Laboratory tests and numerical simulations were used to identify the nature of the produced fluids. The simulations used a pilot-scale model to determine realistic ranges of chemical concentrations. The laboratory study used these pre-determined concentration ranges to form, observe, and characterize the emulsions. Key variables that increase emulsion formation and stability are determined. Variables studied include total surfactant concentration, surfactant ratio, polymer, effects of crushed core, temperature, pH, salinity, and viscosity.
O/W and W/O emulsions were formed with a typical emulsion stability pattern of sedimentation followed by coalescence. The emulsion stability varied with conditions. The conditions leading to the most-stable and problematic emulsions included high surfactant, high polymer concentrations, low temperatures, and high salinity. Dense, creamy emulsions were the most stable. When surfactant concentration was increased, interfacial tension decreased, stability increased, and water and oil qualities decreased. A low interfacial tension allowed smaller (more stable) droplets to form, slowed sedimentation, and if low enough stabilized drops against coalescence. As polymer concentration increased, the aqueous viscosity increased and slowed sedimentation, water quality increased, and oil quality decreased. Shearing the polymer (reducing the viscosity) increased sedimentation. Emulsion stability decreased markedly when the temperature was increased. Sedimentation and coalescence were faster, giving an improved oil quality. Lower oil/water viscosities and densities, plus higher thermal energy destabilize the emulsions.

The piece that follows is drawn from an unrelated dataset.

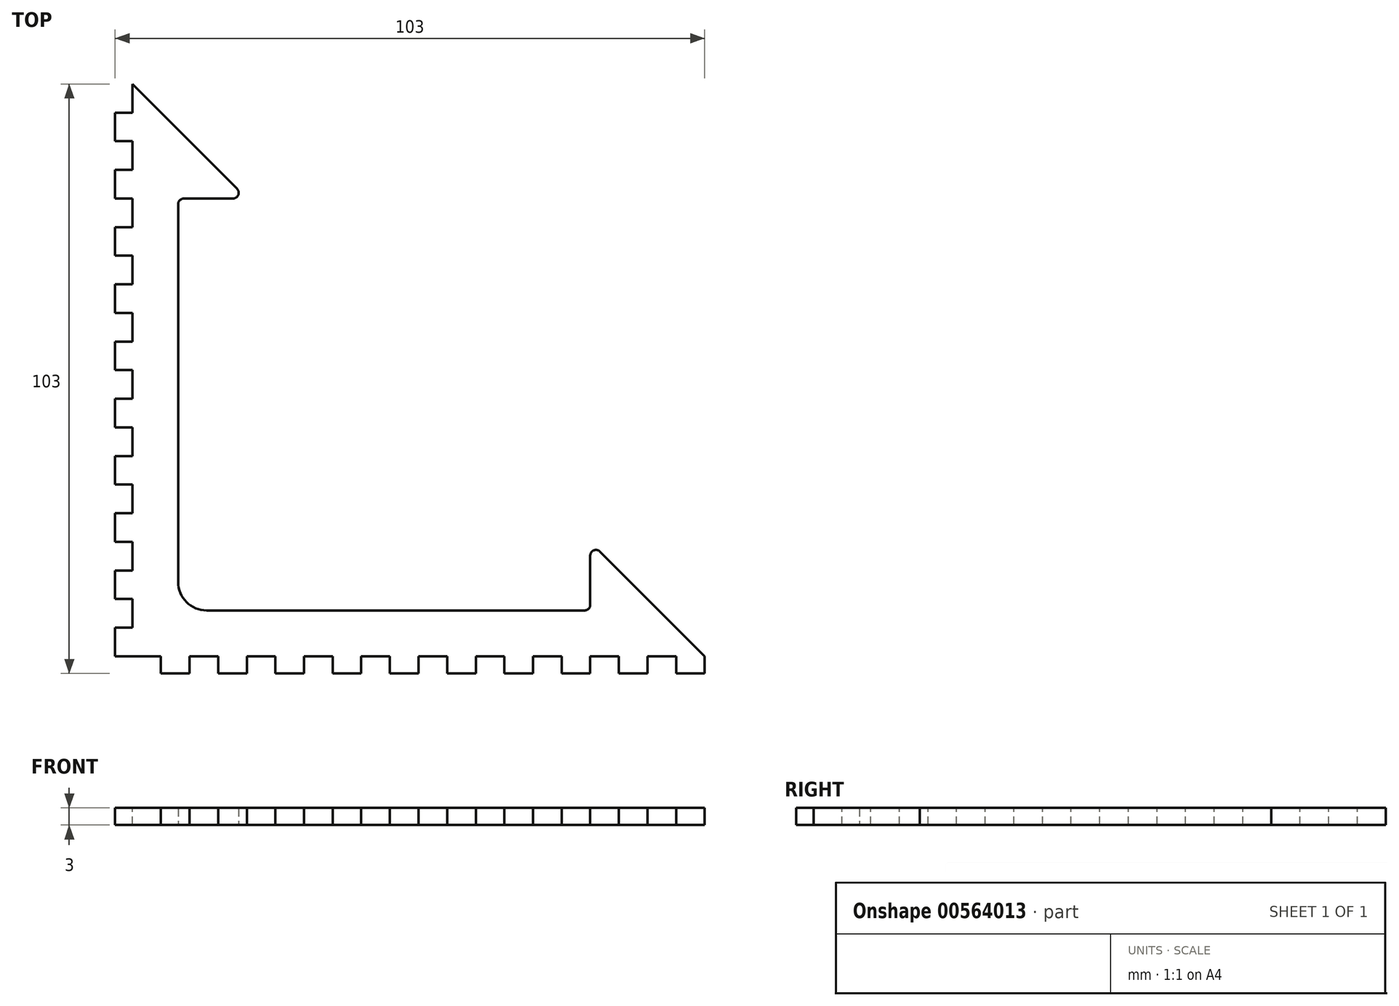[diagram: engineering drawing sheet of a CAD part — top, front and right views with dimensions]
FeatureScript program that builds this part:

Pilot recommendations: At low surfactant concentration, adequate residence time in the separator is needed, where the phases exiting will be easier to break. For higher surfactant concentrations, in-field bottle-testing of stable, dense emulsions is needed to select a chemical demulsifier and neutralize the surfactant. The success of chemical EOR pilots can be jeopardized due to the formation and stability of produced emulsions. Increased downtime and unplanned mitigation costs may ruin a pilot. Limited ASP emulsion handling resources are available in industry due to the limited ASP pilots made public worldwide. This work provides additional produced emulsion resources and investigations before the pilot begins and also addresses new challenges in a carbonate reservoir ASP flood.